Excerpted passage ->

It becomes even more powerful if other for-profit & non-profit organizations get behind the same deisred outcome and support a range of programs well-aligned at measurably progressing toward the same goal. Then the impact will be larger, and they may really "move the needle" on their middle school grades reading achievement indicator--or whatever outcome indicator they get behind.
What I described is similar to TMT's bottom-up strategy of getting people and organizations to "Adopt an Indicator," and organizations & collaboratives to make bigger commitments to "Quality of Life Compacts."
Introducing myself and weighing in
My name is Srilatha Batliwala, and I am a Research Fellow at the Hauser Center for Nonprofit Organizations, Harvard University. I am from India, and came to the Hauser Center via the Ford Foundation in New York, and after twenty years of grassroots activism with very poor urban and rural communities in India. During those years, and then in my role as a donor and "pracademic", I have always been intrigued, if not obsessed, with the question of measuring change.
I just read the Blended Value Map Paper, and was prompted to weigh into this discussion with the following thoughts.
I think it's really important to surface the assumptions we're making in this whole process, and interrogate them critically. Assumptions about social value, measurement, and so on.

Data listing:

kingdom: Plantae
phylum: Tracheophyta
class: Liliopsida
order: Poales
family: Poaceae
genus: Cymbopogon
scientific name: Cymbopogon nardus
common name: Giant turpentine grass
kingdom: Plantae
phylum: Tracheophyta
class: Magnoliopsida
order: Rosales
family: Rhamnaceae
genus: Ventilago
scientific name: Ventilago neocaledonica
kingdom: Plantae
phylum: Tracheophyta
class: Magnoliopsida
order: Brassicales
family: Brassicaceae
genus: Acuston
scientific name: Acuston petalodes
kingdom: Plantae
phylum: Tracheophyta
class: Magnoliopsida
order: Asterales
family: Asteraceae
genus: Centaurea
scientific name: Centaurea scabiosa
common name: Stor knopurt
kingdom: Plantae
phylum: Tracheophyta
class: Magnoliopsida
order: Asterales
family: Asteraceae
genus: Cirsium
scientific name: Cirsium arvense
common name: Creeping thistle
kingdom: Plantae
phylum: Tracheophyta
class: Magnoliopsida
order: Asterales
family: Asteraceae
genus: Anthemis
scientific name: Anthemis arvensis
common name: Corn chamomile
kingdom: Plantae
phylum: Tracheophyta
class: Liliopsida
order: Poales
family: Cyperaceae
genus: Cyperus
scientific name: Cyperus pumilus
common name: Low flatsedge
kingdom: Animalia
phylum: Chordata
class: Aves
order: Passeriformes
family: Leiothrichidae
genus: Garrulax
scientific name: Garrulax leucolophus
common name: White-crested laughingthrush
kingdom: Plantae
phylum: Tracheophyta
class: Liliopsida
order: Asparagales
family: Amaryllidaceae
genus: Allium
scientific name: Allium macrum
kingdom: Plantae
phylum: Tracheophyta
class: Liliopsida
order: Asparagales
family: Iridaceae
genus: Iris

Short problem -> From the passage on measuring social change, extract the words starting with "What I described" and going on through "of measuring change.". These rows were drawn from a separate source.

Result of this task ->
What I described is similar to TMT's bottom-up strategy of getting people and organizations to "Adopt an Indicator," and organizations & collaboratives to make bigger commitments to "Quality of Life Compacts."
Introducing myself and weighing in
My name is Srilatha Batliwala, and I am a Research Fellow at the Hauser Center for Nonprofit Organizations, Harvard University. I am from India, and came to the Hauser Center via the Ford Foundation in New York, and after twenty years of grassroots activism with very poor urban and rural communities in India. During those years, and then in my role as a donor and "pracademic", I have always been intrigued, if not obsessed, with the question of measuring change.